The current enterprise shift in strategic intent toward cloud services has major implications for the outsourcing market. I’ve blogged about the implications for the infrastructure outsourcing market. Clearly the strategic shift will also affect application development outsourcing. We see three major implications for this market.
Everest Group is working with large enterprises as they consider the issue around migrating to the cloud. It’s very clear that they over-provisioned their application development and maintenance teams. And they spend a lot of time and effort in managing teams rather than focusing them on delivering business value.
The as-a-service orientation seeks to address this by aligning apps with infrastructure by application or by service area application family.
Increasingly application maintenance and development are more commoditized and less sticky than they were in the past. We see this demonstrated in the big jump in challenger wins in recompetes.
Implications
- The incumbent providers will need to shift to new models or suffer loss of market share. However, it is unclear at this time whether or not providers that have succeeded with the traditional factory arbitrage model will be able to make the shift, potentially opening the door for a new range of challengers coming through.

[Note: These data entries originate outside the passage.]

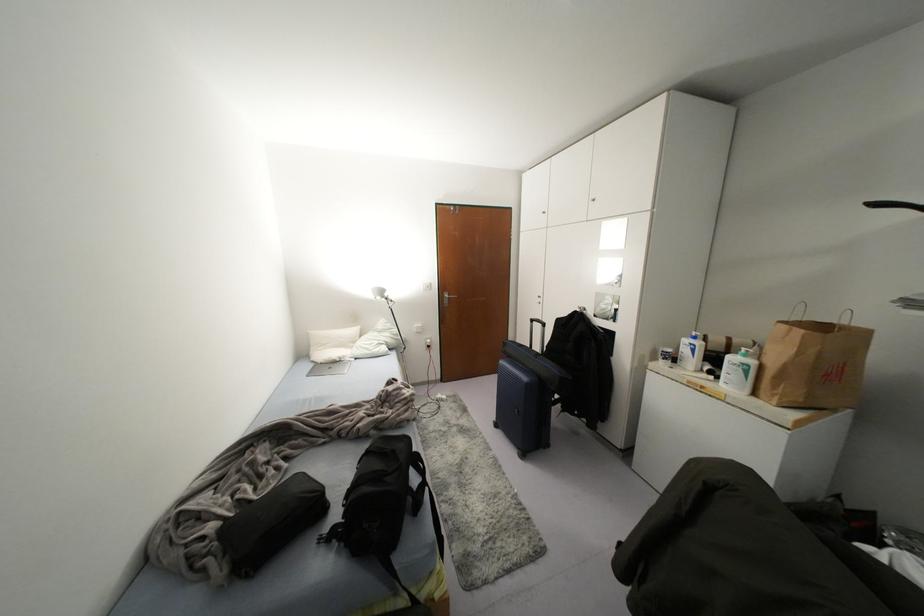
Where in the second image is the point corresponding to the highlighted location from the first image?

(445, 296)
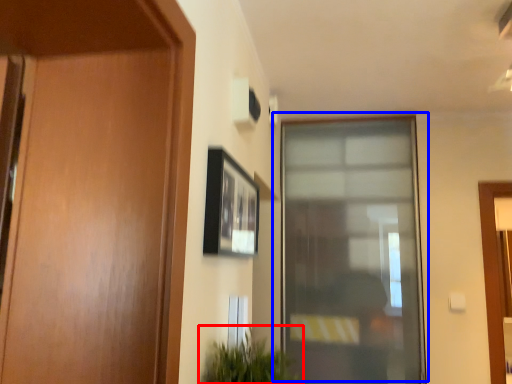
Question: Which object appears farthest to the camera in this image, houseplant (highlighted by a red box) or window (highlighted by a blue box)?

Choices:
 (A) houseplant
 (B) window

Answer: (B)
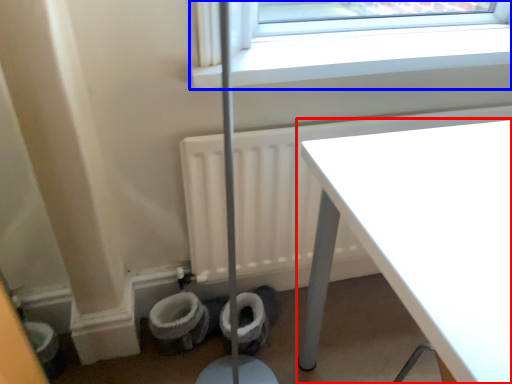
Question: Which of the following is the farthest to the observer, table (highlighted by a red box) or window (highlighted by a blue box)?

Choices:
 (A) table
 (B) window

Answer: (B)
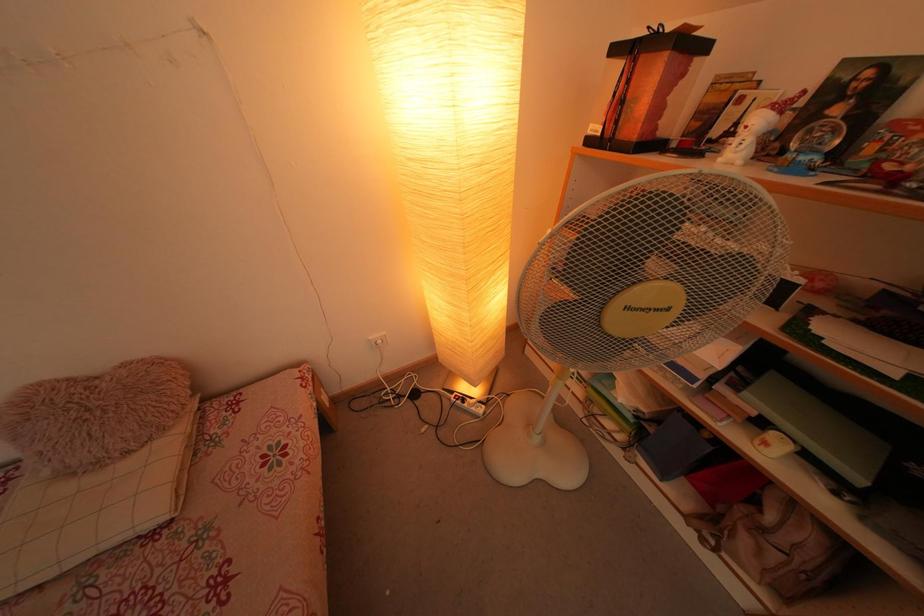
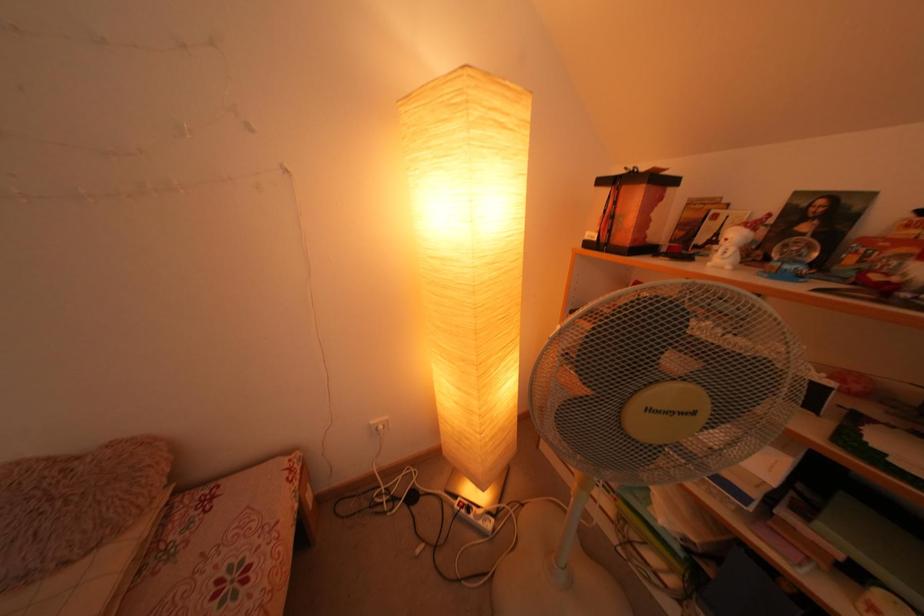
Question: Based on the continuous images, in which direction is the camera rotating? Reply with the corresponding letter.

Choices:
 (A) Left
 (B) Right
 (C) Up
 (D) Down

Answer: (C)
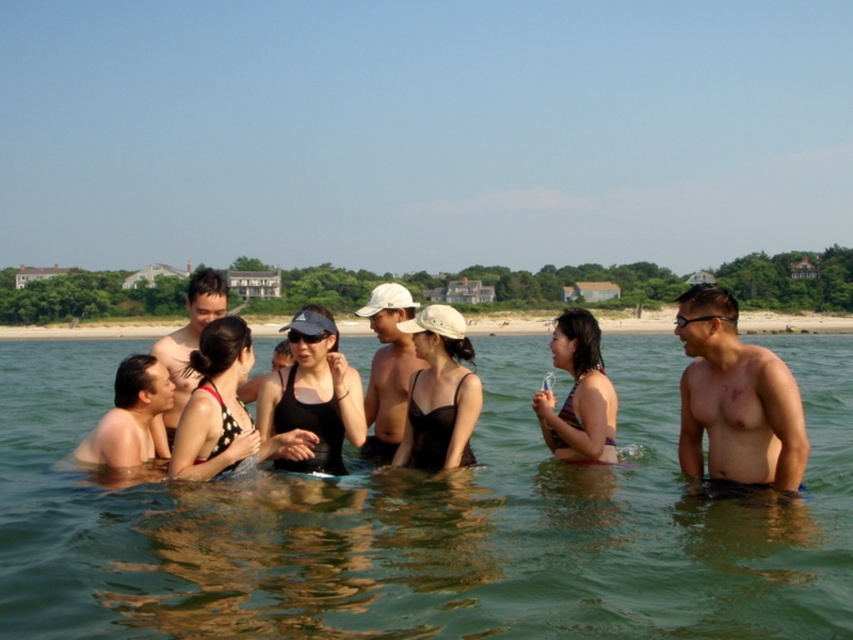
Question: Which of the following is the closest to the observer?

Choices:
 (A) (316, 323)
 (B) (22, 608)
 (C) (155, 376)

Answer: (B)

Question: Which of these objects is positioned closest to the black matte swimsuit at center?

Choices:
 (A) purple bikini at center
 (B) green water at center
 (C) matte black swimsuit at center
 (D) smooth skin man at lower left

Answer: (C)

Question: Is matte black swimsuit at center positioned at the back of smooth skin man at lower left?

Choices:
 (A) yes
 (B) no

Answer: (A)

Question: Does green water at center appear over black swimsuit at center?

Choices:
 (A) no
 (B) yes

Answer: (A)

Question: Which of the following is the farthest from the observer?

Choices:
 (A) purple bikini at center
 (B) smooth skin torso at center
 (C) black swimsuit at center

Answer: (A)

Question: Does green water at center have a greater width compared to matte black swimsuit at center?

Choices:
 (A) yes
 (B) no

Answer: (A)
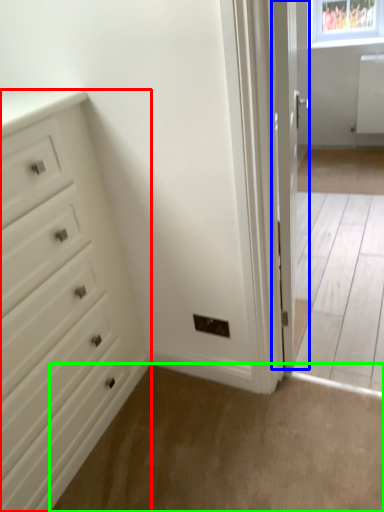
Question: Considering the real-world distances, which object is closest to chest of drawers (highlighted by a red box)? door (highlighted by a blue box) or plain (highlighted by a green box).

Choices:
 (A) door
 (B) plain

Answer: (B)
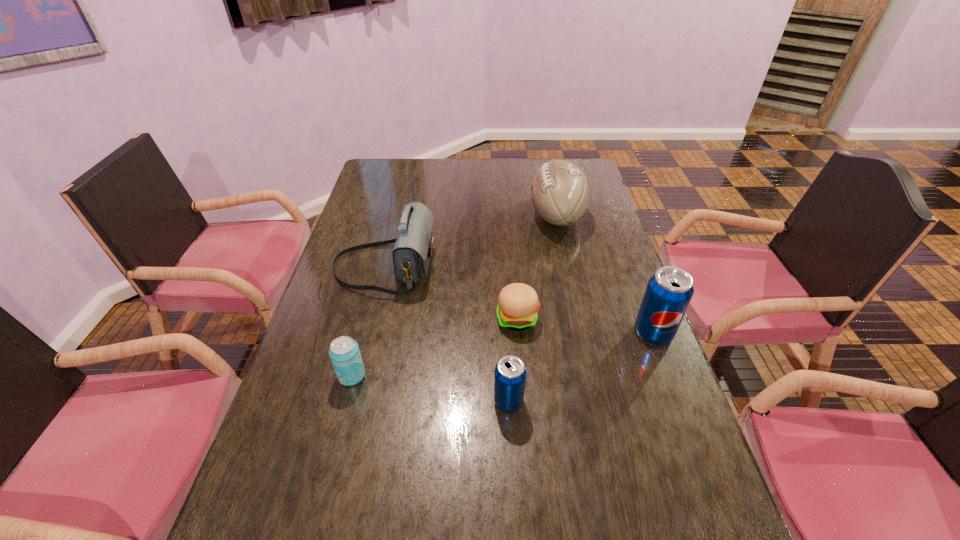
Considering the uniform spacing of pop sodas, where should an additional pop soda be positioned on the left? Please locate a free spot. Please provide its 2D coordinates. Your answer should be formatted as a tuple, i.e. [(x, y)], where the tuple contains the x and y coordinates of a point satisfying the conditions above.

[(313, 492)]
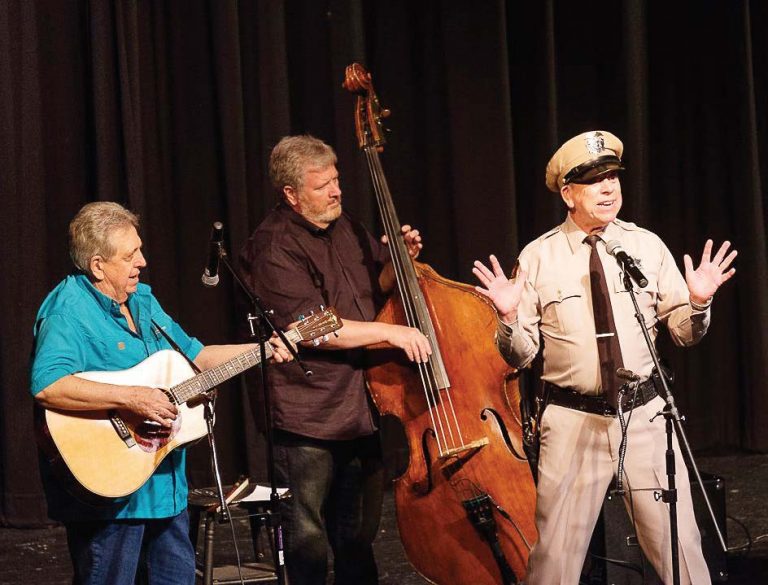
Where is `curtain`? curtain is located at coordinates (220, 191).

- The shift to an as-a-service orientation appears to put more emphasis on the need for provider domain and industry expertise
- The as-a-service model also will require a greater proportion of flexible delivery close to the user, hence challenging Indian firms’ established factory model so prevalent in the arbitrage era.
The implications are still emerging. But it is already clear that the services industry has a potential challenger model emerging in the outsourcing applications development space.